Why Buddhist Ethics? — And Can They Improve the Success of a Business?

Japanese Shingon Buddhist Temple by Yanajin33 via Wikimedia Commons

Why Buddhist Ethics?

Siddhartha Gautama, the man who was much later named The Buddha (an ‘awakened one’), had a lot of time on his hands. He found the answers to a huge pile of human problems that we may never have the time to confront and solve, ourselves.

He understood how the mind works (in multi-layers), how we create our reality from our unreliable five physical senses. And he understood that our beliefs about our world are purely our own, created from our personal filters.

This was in the 6th century BC . . . Siddhartha Gautama was most probably the world’s first, and greatest to date, behavioural psychologist.  

Buddha stone statue in garden

To find our inner peace, Siddhartha realised that we must dissolve our inner enemies of hatred and aversion, and also our self-made obstructions from the attachments we cling to so passionately. The opposite qualities to these hindrances are equanimity and detachment. In other words, experiencing the present moment purely as it is, with no expectations.

Living an ethical life is to live without personal obsessions and hateful aversions. As these vices, based purely on fear (a reaction of weakness, not strength) can only lead to our exploitation of others. And if we are all out there in the world exploiting each other, we will all suffer.

Buddhist Ethics are based on an appreciation of the power of karma, which is the ’cause and effect’ principle. All results have causes. Therefore, we must always be mindful of the power of our thoughts, which create our words and actions, which will affect other beings—no matter whether the visible results will be immediate and momentary or long-term.

Your astrological birth-chart will reveal where a little more effort in some areas can dissolve the fears that prevent forward movement; and it can reveal the higher virtues you have already achieved (which you may not even be acknowledging, as they are a natural part of you), and which can be put to good use in your important work in the world.

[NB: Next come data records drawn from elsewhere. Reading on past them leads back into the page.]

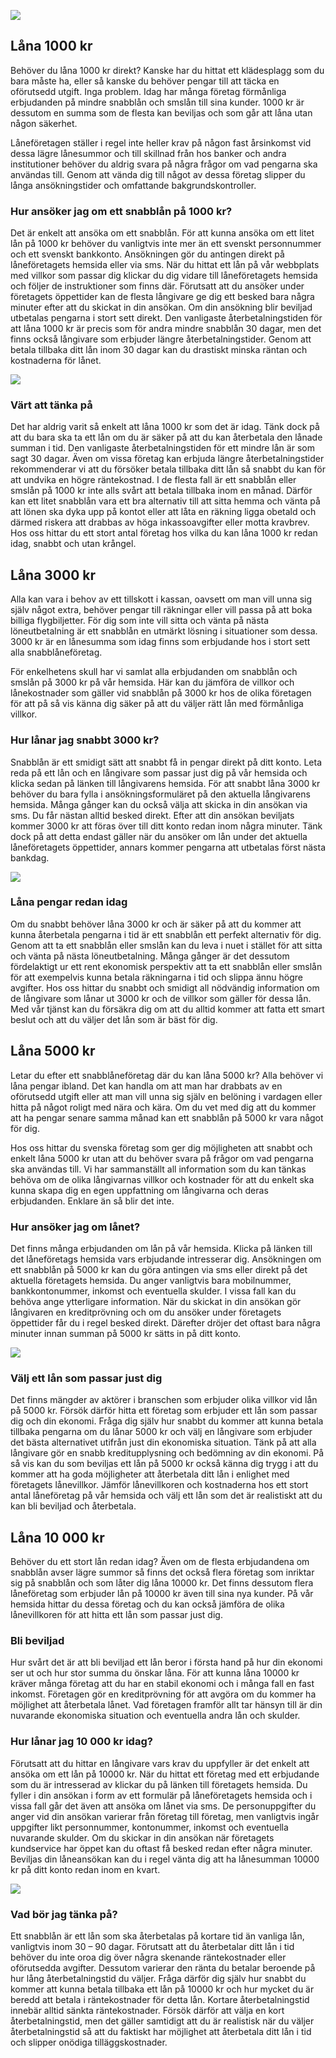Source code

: ![](purse-3548021_1920.jpg)

## Låna 1000 kr

Behöver du låna 1000 kr direkt? Kanske har du hittat ett klädesplagg som du bara måste ha, eller så kanske du behöver pengar till att täcka en oförutsedd utgift. Inga problem. Idag har många företag förmånliga erbjudanden på mindre snabblån och smslån till sina kunder. 1000 kr är dessutom en summa som de flesta kan beviljas och som går att låna utan någon säkerhet.

Låneföretagen ställer i regel inte heller krav på någon fast årsinkomst vid dessa lägre lånesummor och till skillnad från hos banker och andra institutioner behöver du aldrig svara på några frågor om vad pengarna ska användas till. Genom att vända dig till något av dessa företag slipper du långa ansökningstider och omfattande bakgrundskontroller.

### Hur ansöker jag om ett snabblån på 1000 kr?

Det är enkelt att ansöka om ett snabblån. För att kunna ansöka om ett litet lån på 1000 kr behöver du vanligtvis inte mer än ett svenskt personnummer och ett svenskt bankkonto. Ansökningen gör du antingen direkt på låneföretagets hemsida eller via sms. När du hittat ett lån på vår webbplats med villkor som passar dig klickar du dig vidare till låneföretagets hemsida och följer de instruktioner som finns där. Förutsatt att du ansöker under företagets öppettider kan de flesta långivare ge dig ett besked bara några minuter efter att du skickat in din ansökan. Om din ansökning blir beviljad utbetalas pengarna i stort sett direkt. Den vanligaste återbetalningstiden för att låna 1000 kr är precis som för andra mindre snabblån 30 dagar, men det finns också långivare som erbjuder längre återbetalningstider. Genom att betala tillbaka ditt lån inom 30 dagar kan du drastiskt minska räntan och kostnaderna för lånet.

![](people-2581913_1920.jpg)

### Värt att tänka på

Det har aldrig varit så enkelt att låna 1000 kr som det är idag. Tänk dock på att du bara ska ta ett lån om du är säker på att du kan återbetala den lånade summan i tid. Den vanligaste återbetalningstiden för ett mindre lån är som sagt 30 dagar. Även om vissa företag kan erbjuda längre återbetalningstider rekommenderar vi att du försöker betala tillbaka ditt lån så snabbt du kan för att undvika en högre räntekostnad. I de flesta fall är ett snabblån eller smslån på 1000 kr inte alls svårt att betala tillbaka inom en månad. Därför kan ett litet snabblån vara ett bra alternativ till att sitta hemma och vänta på att lönen ska dyka upp på kontot eller att låta en räkning ligga obetald och därmed riskera att drabbas av höga inkassoavgifter eller motta kravbrev. Hos oss hittar du ett stort antal företag hos vilka du kan låna 1000 kr redan idag, snabbt och utan krångel.

## Låna 3000 kr

Alla kan vara i behov av ett tillskott i kassan, oavsett om man vill unna sig själv något extra, behöver pengar till räkningar eller vill passa på att boka billiga flygbiljetter. För dig som inte vill sitta och vänta på nästa löneutbetalning är ett snabblån en utmärkt lösning i situationer som dessa. 3000 kr är en lånesumma som idag finns som erbjudande hos i stort sett alla snabblåneföretag.

För enkelhetens skull har vi samlat alla erbjudanden om snabblån och smslån på 3000 kr på vår hemsida. Här kan du jämföra de villkor och lånekostnader som gäller vid snabblån på 3000 kr hos de olika företagen för att på så vis känna dig säker på att du väljer rätt lån med förmånliga villkor.

### Hur lånar jag snabbt 3000 kr?

Snabblån är ett smidigt sätt att snabbt få in pengar direkt på ditt konto. Leta reda på ett lån och en långivare som passar just dig på vår hemsida och klicka sedan på länken till långivarens hemsida. För att snabbt låna 3000 kr behöver du bara fylla i ansökningsformuläret på den aktuella långivarens hemsida. Många gånger kan du också välja att skicka in din ansökan via sms. Du får nästan alltid besked direkt. Efter att din ansökan beviljats kommer 3000 kr att föras över till ditt konto redan inom några minuter. Tänk dock på att detta endast gäller när du ansöker om lån under det aktuella låneföretagets öppettider, annars kommer pengarna att utbetalas först nästa bankdag.

![](online-2900303_1920.jpg)

### Låna pengar redan idag

Om du snabbt behöver låna 3000 kr och är säker på att du kommer att kunna återbetala pengarna i tid är ett snabblån ett perfekt alternativ för dig. Genom att ta ett snabblån eller smslån kan du leva i nuet i stället för att sitta och vänta på nästa löneutbetalning. Många gånger är det dessutom fördelaktigt ur ett rent ekonomisk perspektiv att ta ett snabblån eller smslån för att exempelvis kunna betala räkningarna i tid och slippa ännu högre avgifter. Hos oss hittar du snabbt och smidigt all nödvändig information om de långivare som lånar ut 3000 kr och de villkor som gäller för dessa lån. Med vår tjänst kan du försäkra dig om att du alltid kommer att fatta ett smart beslut och att du väljer det lån som är bäst för dig.

## Låna 5000 kr

Letar du efter ett snabblåneföretag där du kan låna 5000 kr? Alla behöver vi låna pengar ibland. Det kan handla om att man har drabbats av en oförutsedd utgift eller att man vill unna sig själv en belöning i vardagen eller hitta på något roligt med nära och kära. Om du vet med dig att du kommer att ha pengar senare samma månad kan ett snabblån på 5000 kr vara något för dig.

Hos oss hittar du svenska företag som ger dig möjligheten att snabbt och enkelt låna 5000 kr utan att du behöver svara på frågor om vad pengarna ska användas till. Vi har sammanställt all information som du kan tänkas behöva om de olika långivarnas villkor och kostnader för att du enkelt ska kunna skapa dig en egen uppfattning om långivarna och deras erbjudanden. Enklare än så blir det inte.

### Hur ansöker jag om lånet?

Det finns många erbjudanden om lån på vår hemsida. Klicka på länken till det låneföretags hemsida vars erbjudande intresserar dig. Ansökningen om ett snabblån på 5000 kr kan du göra antingen via sms eller direkt på det aktuella företagets hemsida. Du anger vanligtvis bara mobilnummer, bankkontonummer, inkomst och eventuella skulder. I vissa fall kan du behöva ange ytterligare information. När du skickat in din ansökan gör långivaren en kreditprövning och om du ansöker under företagets öppettider får du i regel besked direkt. Därefter dröjer det oftast bara några minuter innan summan på 5000 kr sätts in på ditt konto.

![](blur-1867322_1920.jpg)

### Välj ett lån som passar just dig

Det finns mängder av aktörer i branschen som erbjuder olika villkor vid lån på 5000 kr. Försök därför hitta ett företag som erbjuder ett lån som passar dig och din ekonomi. Fråga dig själv hur snabbt du kommer att kunna betala tillbaka pengarna om du lånar 5000 kr och välj en långivare som erbjuder det bästa alternativet utifrån just din ekonomiska situation. Tänk på att alla långivare gör en snabb kreditupplysning och bedömning av din ekonomi. På så vis kan du som beviljas ett lån på 5000 kr också känna dig trygg i att du kommer att ha goda möjligheter att återbetala ditt lån i enlighet med företagets lånevillkor. Jämför lånevillkoren och kostnaderna hos ett stort antal låneföretag på vår hemsida och välj ett lån som det är realistiskt att du kan bli beviljad och återbetala.

## Låna 10 000 kr

Behöver du ett stort lån redan idag? Även om de flesta erbjudandena om snabblån avser lägre summor så finns det också flera företag som inriktar sig på snabblån och som låter dig låna 10000 kr. Det finns dessutom flera låneföretag som erbjuder lån på 10000 kr även till sina nya kunder. På vår hemsida hittar du dessa företag och du kan också jämföra de olika lånevillkoren för att hitta ett lån som passar just dig.

### Bli beviljad

Hur svårt det är att bli beviljad ett lån beror i första hand på hur din ekonomi ser ut och hur stor summa du önskar låna. För att kunna låna 10000 kr kräver många företag att du har en stabil ekonomi och i många fall en fast inkomst. Företagen gör en kreditprövning för att avgöra om du kommer ha möjlighet att återbetala lånet. Vad företagen framför allt tar hänsyn till är din nuvarande ekonomiska situation och eventuella andra lån och skulder.

### Hur lånar jag 10 000 kr idag?

Förutsatt att du hittar en långivare vars krav du uppfyller är det enkelt att ansöka om ett lån på 10000 kr. När du hittat ett företag med ett erbjudande som du är intresserad av klickar du på länken till företagets hemsida. Du fyller i din ansökan i form av ett formulär på låneföretagets hemsida och i vissa fall går det även att ansöka om lånet via sms. De personuppgifter du anger vid din ansökan varierar från företag till företag, men vanligtvis ingår uppgifter likt personnummer, kontonummer, inkomst och eventuella nuvarande skulder. Om du skickar in din ansökan när företagets kundservice har öppet kan du oftast få besked redan efter några minuter. Beviljas din låneansökan kan du i regel vänta dig att ha lånesumman 10000 kr på ditt konto redan inom en kvart.

![](coins-1726618_1920.jpg)

### Vad bör jag tänka på?

Ett snabblån är ett lån som ska återbetalas på kortare tid än vanliga lån, vanligtvis inom 30 – 90 dagar. Förutsatt att du återbetalar ditt lån i tid behöver du inte oroa dig över några skenande räntekostnader eller oförutsedda avgifter. Dessutom varierar den ränta du betalar beroende på hur lång återbetalningstid du väljer. Fråga därför dig själv hur snabbt du kommer att kunna betala tillbaka ett lån på 10000 kr och hur mycket du är beredd att betala i räntekostnader för detta lån. Kortare återbetalningstid innebär alltid sänkta räntekostnader. Försök därför att välja en kort återbetalningstid, men det gäller samtidigt att du är realistisk när du väljer återbetalningstid så att du faktiskt har möjlighet att återbetala ditt lån i tid och slipper onödiga tilläggskostnader.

Living ethically also leads to a highly valued reputation, which generates trust: one of the greatest assets in any business. As my very wise mother had drummed into me,

Your reputation is worth more than money in the bank"
Patricia Redgate (my Capricorn Mum)


Living an ethical life is also to live a spiritually mature life which involves compassion and kindness toward others. Unlike Western definitions (based more in logic), Buddhist Ethics is born of this compassionate attitude, which is the only way we will all survive. We are all in this soup together. And if Ethics is not based on genuine compassion, we are merely paying lip-service to an ideal.

Right now, within this present sixteen-year Pluto-in-Capricorn paradigm, Ethics is a vital term to be including in our vocabulary. Siddhartha didn’t invent the idea of ethics, but compassionate ethical behaviour was the basis of His personal teachings, for forty-five years.

Without a genuine ethical basis for our work, we can never lead lives of Exceptional Purpose.